It's possible there is no assymetry at all- maybe there are equal numbers of universes and antiverses, with opposite arrows of time (one expanding while the other contracts and vice versa) and made of dimensions that are complementary to the other.
That is what I am suspecting... However I don't think you need more than just a negative direction in time. For me, treating the entire universe like a Feynman diagram would say that an antimatter universe should propagate in a negative time direction. But that does create a question, would this antiverse be apart or part of our universe? Being that does it represent a violation in energy conservation or its solution, or does it represent a non-closed energy system. It would make sense... I don't know though.
My "
Theory" (Not really a theory, just an educated guess):
► Show Spoiler
Matter is a function in time. The direction in time is causality. There are two sub-types of causality: direction and orientation. Direction is like the flow of entropy, Orientation is like the charge of a particle. Antimatter in our universe, now, experiences entropy forwards because its direction is forwards, but it "faces" backwards. Like as if you were walking backwards. But antimatter in an antiverse has a negative time direction and orientation, it would look like matter there. But as a Feynman diagram shows, the orientation and direction are the same thing, just interpreted differently based on perspective. There is only 1 causality but it looks like 2. This is as much I can "guess" into, and I am not saying thats how it is, just what I think it looks like.
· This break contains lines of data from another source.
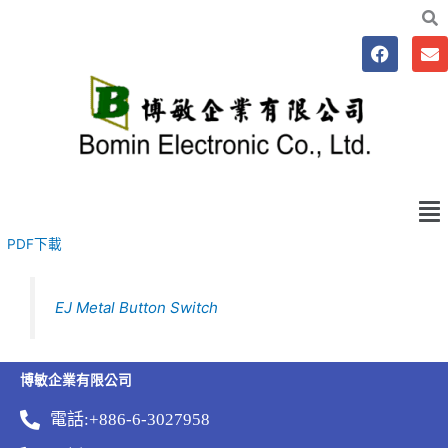
跳
至
F
E
主
a
n
要
c
v
e
e
內
b
l
容
o
o
o
p
k
e
Me
PDF下載
EJ Metal Button Switch
博敏企業有限公司
電話:+886-6-3027958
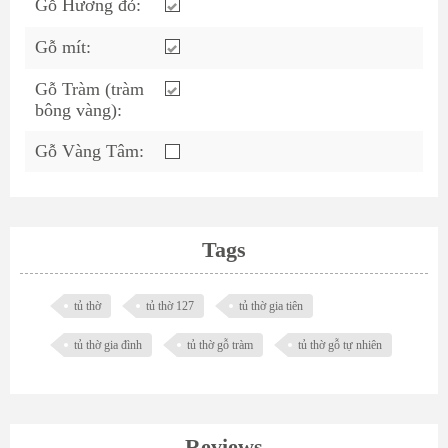
Gỗ Hương đỏ:
Gỗ mít:
Gỗ Tràm (tràm
bông vàng):
Gỗ Vàng Tâm:
Tags
tủ thờ
tủ thờ 127
tủ thờ gia tiên
tủ thờ gia đình
tủ thờ gỗ tràm
tủ thờ gỗ tự nhiên
Reviews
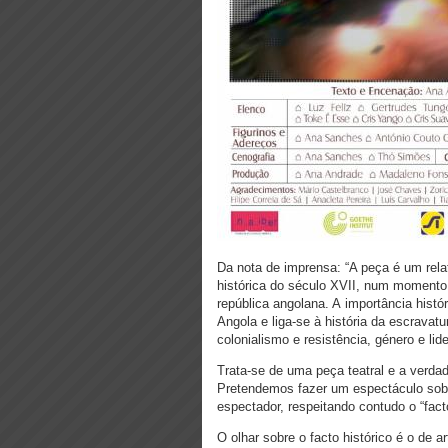
Da nota de imprensa: “A peça é um relat
histórica do século XVII, num momento d
república angolana. A
importância histó
Angola e liga-se à história da escrav
colonialismo e resistência, género e lide
Trata-se de uma peça teatral e a verda
Pretendemos fazer um espectáculo sobre
espectador, respeitando contudo o “fact
O olhar sobre o facto histórico é o de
I like that idea, but conservation laws should be kicked up to another level- they may hold true across the omniverse but violated in individual universes.
Read this- this professor has some great ideas that may be receiving some verification (check out the footnotes). There is also more evidence for a cyclic universe and big bounce rather than big bang.
https://en.wikipedia.org/wiki/Laura_Mersini-Houghton
Laura Mersini-Houghton (née Mersini) is an Albanian-American cosmologist and theoretical physicist, and professor at the University of North Carolina at Chapel Hill. She is a proponent of the multiverse hypothesis and the author of the theory for the origin of the universe, which holds that our universe is one of many selected by quantum gravitational dynamics of matter and energy. Predictions of her theory have been successfully tested by astrophysical data.[1][2][3][4][5][6][7][8] She argues that anomalies in the current structure of the universe are best explained as the gravitational tug exerted by other universes.[9][10]
https://en.wikipedia.org/wiki/ULAS_J1120%2B0641
ULAS J1120+0641 is the second most distant known quasar as of 6 December 2017, after ULAS J1342+0928.[4][5][6] ULAS J1120+0641 (at a comoving distance of 28.85 billion light-years[note 1]) was the first quasar discovered beyond a redshift of 7.[7] Its discovery was reported in June 2011.[1] [note 2]
https://en.wikipedia.org/wiki/ULAS_J1342%2B0928
ULAS J1342+0928 is the most distant known quasar detected and contains the most distant and oldest known supermassive black hole,[1][5][6][7] at a reported redshift of z = 7.54, surpassing the redshift of 7 for the previously known most distant quasar ULAS J1120+0641.[1] The ULAS J1342+0928 quasar is located in the Boötes constellation.[3] The related supermassive black hole is reported to be "800 million times the mass of the sun".[5]